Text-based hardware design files
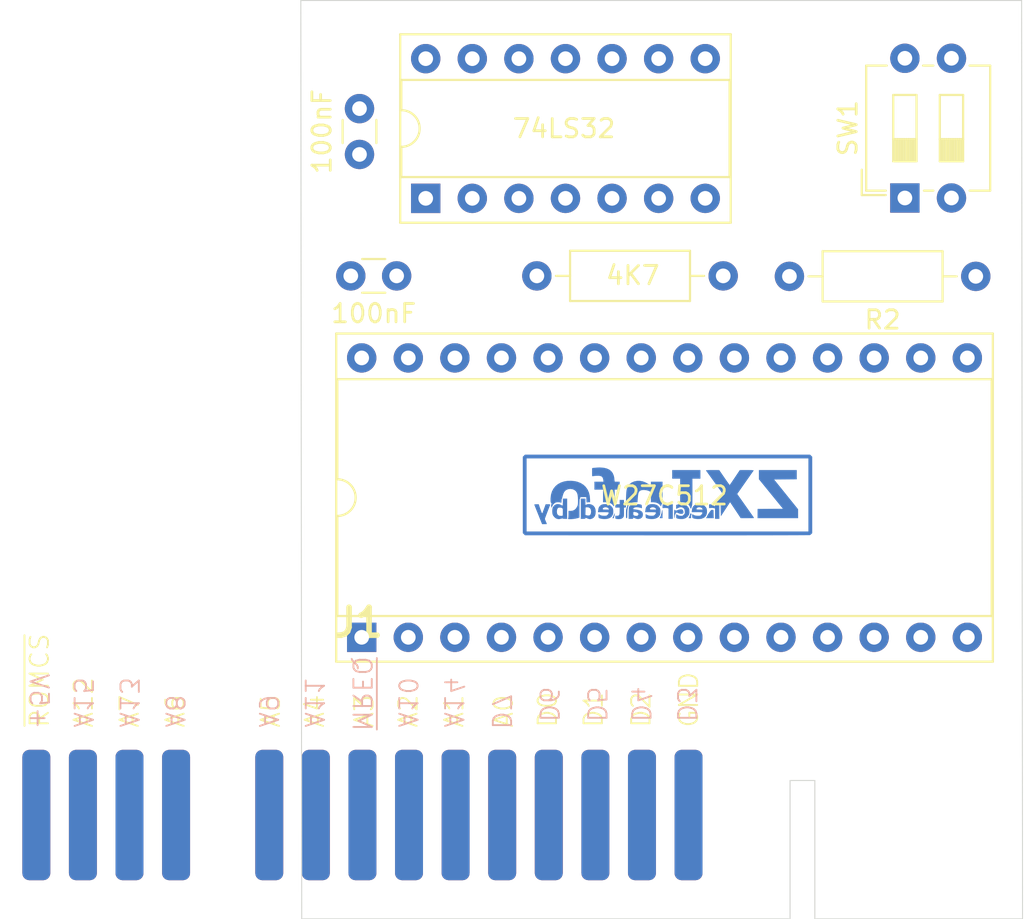
<source format=kicad_pcb>
(kicad_pcb
	(version 20240108)
	(generator "pcbnew")
	(generator_version "8.0")
	(general
		(thickness 1.6)
		(legacy_teardrops no)
	)
	(paper "A4")
	(layers
		(0 "F.Cu" signal)
		(1 "In1.Cu" signal)
		(2 "In2.Cu" signal)
		(31 "B.Cu" signal)
		(32 "B.Adhes" user "B.Adhesive")
		(33 "F.Adhes" user "F.Adhesive")
		(34 "B.Paste" user)
		(35 "F.Paste" user)
		(36 "B.SilkS" user "B.Silkscreen")
		(37 "F.SilkS" user "F.Silkscreen")
		(38 "B.Mask" user)
		(39 "F.Mask" user)
		(40 "Dwgs.User" user "User.Drawings")
		(41 "Cmts.User" user "User.Comments")
		(42 "Eco1.User" user "User.Eco1")
		(43 "Eco2.User" user "User.Eco2")
		(44 "Edge.Cuts" user)
		(45 "Margin" user)
		(46 "B.CrtYd" user "B.Courtyard")
		(47 "F.CrtYd" user "F.Courtyard")
		(48 "B.Fab" user)
		(49 "F.Fab" user)
		(50 "User.1" user)
		(51 "User.2" user)
		(52 "User.3" user)
		(53 "User.4" user)
		(54 "User.5" user)
		(55 "User.6" user)
		(56 "User.7" user)
		(57 "User.8" user)
		(58 "User.9" user)
	)
	(setup
		(stackup
			(layer "F.SilkS"
				(type "Top Silk Screen")
			)
			(layer "F.Paste"
				(type "Top Solder Paste")
			)
			(layer "F.Mask"
				(type "Top Solder Mask")
				(thickness 0.01)
			)
			(layer "F.Cu"
				(type "copper")
				(thickness 0.035)
			)
			(layer "dielectric 1"
				(type "prepreg")
				(thickness 0.1)
				(material "FR4")
				(epsilon_r 4.5)
				(loss_tangent 0.02)
			)
			(layer "In1.Cu"
				(type "copper")
				(thickness 0.035)
			)
			(layer "dielectric 2"
				(type "core")
				(thickness 1.24)
				(material "FR4")
				(epsilon_r 4.5)
				(loss_tangent 0.02)
			)
			(layer "In2.Cu"
				(type "copper")
				(thickness 0.035)
			)
			(layer "dielectric 3"
				(type "prepreg")
				(thickness 0.1)
				(material "FR4")
				(epsilon_r 4.5)
				(loss_tangent 0.02)
			)
			(layer "B.Cu"
				(type "copper")
				(thickness 0.035)
			)
			(layer "B.Mask"
				(type "Bottom Solder Mask")
				(thickness 0.01)
			)
			(layer "B.Paste"
				(type "Bottom Solder Paste")
			)
			(layer "B.SilkS"
				(type "Bottom Silk Screen")
			)
			(copper_finish "None")
			(dielectric_constraints no)
		)
		(pad_to_mask_clearance 0)
		(allow_soldermask_bridges_in_footprints no)
		(pcbplotparams
			(layerselection 0x00010fc_ffffffff)
			(plot_on_all_layers_selection 0x0000000_00000000)
			(disableapertmacros no)
			(usegerberextensions no)
			(usegerberattributes yes)
			(usegerberadvancedattributes yes)
			(creategerberjobfile yes)
			(dashed_line_dash_ratio 12.000000)
			(dashed_line_gap_ratio 3.000000)
			(svgprecision 4)
			(plotframeref no)
			(viasonmask no)
			(mode 1)
			(useauxorigin no)
			(hpglpennumber 1)
			(hpglpenspeed 20)
			(hpglpendiameter 15.000000)
			(pdf_front_fp_property_popups yes)
			(pdf_back_fp_property_popups yes)
			(dxfpolygonmode yes)
			(dxfimperialunits yes)
			(dxfusepcbnewfont yes)
			(psnegative no)
			(psa4output no)
			(plotreference yes)
			(plotvalue yes)
			(plotfptext yes)
			(plotinvisibletext no)
			(sketchpadsonfab no)
			(subtractmaskfromsilk no)
			(outputformat 1)
			(mirror no)
			(drillshape 0)
			(scaleselection 1)
			(outputdirectory "Gerber")
		)
	)
	(net 0 "")
	(net 1 "+5V")
	(net 2 "Net-(J1-A15)")
	(net 3 "D0")
	(net 4 "Net-(U1-A14)")
	(net 5 "A6")
	(net 6 "A13")
	(net 7 "A2")
	(net 8 "Net-(U1-A15)")
	(net 9 "A7")
	(net 10 "A1")
	(net 11 "D2")
	(net 12 "A0")
	(net 13 "D3")
	(net 14 "D6")
	(net 15 "A5")
	(net 16 "D7")
	(net 17 "A12")
	(net 18 "D4")
	(net 19 "A8")
	(net 20 "A9")
	(net 21 "A10")
	(net 22 "D5")
	(net 23 "D1")
	(net 24 "A4")
	(net 25 "A3")
	(net 26 "Net-(J1-A14)")
	(net 27 "A11")
	(net 28 "Net-(J1-~{MREQ})")
	(net 29 "Net-(U1-~{CE})")
	(net 30 "unconnected-(U2-Pad11)")
	(net 31 "Net-(U2-Pad3)")
	(net 32 "unconnected-(U2-Pad8)")
	(net 33 "GND")
	(footprint "Resistor_THT:R_Axial_DIN0207_L6.3mm_D2.5mm_P10.16mm_Horizontal" (layer "F.Cu") (at 120.6 61.025 180))
	(footprint "Capacitor_THT:C_Disc_D3.0mm_W1.6mm_P2.50mm" (layer "F.Cu") (at 86.525 61))
	(footprint "Package_DIP:DIP-28_W15.24mm_Socket" (layer "F.Cu") (at 87.12 80.715 90))
	(footprint "Capacitor_THT:C_Disc_D3.0mm_W1.6mm_P2.50mm" (layer "F.Cu") (at 87 51.875 -90))
	(footprint "Button_Switch_THT:SW_DIP_SPSTx02_Slide_6.7x6.64mm_W7.62mm_P2.54mm_LowProfile" (layer "F.Cu") (at 116.735 56.75 90))
	(footprint "ZXINFO_FOOTPRINT:CART_IF2_EDGE" (layer "F.Cu") (at 79.54 90.41))
	(footprint "Resistor_THT:R_Axial_DIN0207_L6.3mm_D2.5mm_P10.16mm_Horizontal" (layer "F.Cu") (at 106.83 61 180))
	(footprint "Package_DIP:DIP-14_W7.62mm_Socket" (layer "F.Cu") (at 90.61 56.77 90))
	(footprint "ZXINFO_FOOTPRINT:ZXInfo_kicad_logo_copper_16.5x5" (layer "B.Cu") (at 103.775 72.95 180))
	(gr_line
		(start 83.8 45.975)
		(end 83.85 96.075)
		(stroke
			(width 0.05)
			(type default)
		)
		(layer "Edge.Cuts")
		(uuid "177507c5-9aad-4ba6-8bf3-09b4a8b88a49")
	)
	(gr_line
		(start 111.825 96.075)
		(end 111.825 88.525)
		(stroke
			(width 0.05)
			(type default)
		)
		(layer "Edge.Cuts")
		(uuid "426b9852-2afe-4eda-ba51-e85f97235444")
	)
	(gr_line
		(start 123.15 96.075)
		(end 111.825 96.075)
		(stroke
			(width 0.05)
			(type default)
		)
		(layer "Edge.Cuts")
		(uuid "44aa8c6b-5a99-4a98-8128-cb11b463b7d1")
	)
	(gr_line
		(start 123.1 45.975)
		(end 123.15 96.075)
		(stroke
			(width 0.05)
			(type default)
		)
		(layer "Edge.Cuts")
		(uuid "69c88dfa-1a58-4671-99f5-9e4d3e64cda2")
	)
	(gr_line
		(start 83.8 45.975)
		(end 123.1 45.975)
		(stroke
			(width 0.05)
			(type default)
		)
		(layer "Edge.Cuts")
		(uuid "c9be3f56-a731-473d-addd-4a2f96143946")
	)
	(gr_line
		(start 111.825 88.525)
		(end 110.475 88.525)
		(stroke
			(width 0.05)
			(type default)
		)
		(layer "Edge.Cuts")
		(uuid "df00f740-81d1-4336-9848-65da1473168a")
	)
	(gr_line
		(start 110.475 88.525)
		(end 110.475 96.075)
		(stroke
			(width 0.05)
			(type default)
		)
		(layer "Edge.Cuts")
		(uuid "e7b8cd71-6af3-4bdf-9fb9-41d22d14ba5f")
	)
	(gr_line
		(start 110.475 96.075)
		(end 83.85 96.075)
		(stroke
			(width 0.05)
			(type default)
		)
		(layer "Edge.Cuts")
		(uuid "efeb2918-80ca-4aaa-a45e-0e5650e6141f")
	)
	(zone
		(net 0)
		(net_name "")
		(layer "B.Cu")
		(uuid "c0346c1e-861a-493a-8a43-a381261c02bb")
		(name "LOGO")
		(hatch edge 0.5)
		(connect_pads
			(clearance 0)
		)
		(min_thickness 0.25)
		(filled_areas_thickness no)
		(keepout
			(tracks not_allowed)
			(vias not_allowed)
			(pads not_allowed)
			(copperpour allowed)
			(footprints allowed)
		)
		(fill
			(thermal_gap 0.5)
			(thermal_bridge_width 0.5)
		)
		(polygon
			(pts
				(xy 112.275 75.575) (xy 112.275 70.325) (xy 95.35 70.3) (xy 95.35 75.575)
			)
		)
	)
)
</source>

**What is expected:** Please show the lines in the entries above that hold the string "Adhes".

**Answer:**
		(32 "B.Adhes" user "B.Adhesive")
		(33 "F.Adhes" user "F.Adhesive")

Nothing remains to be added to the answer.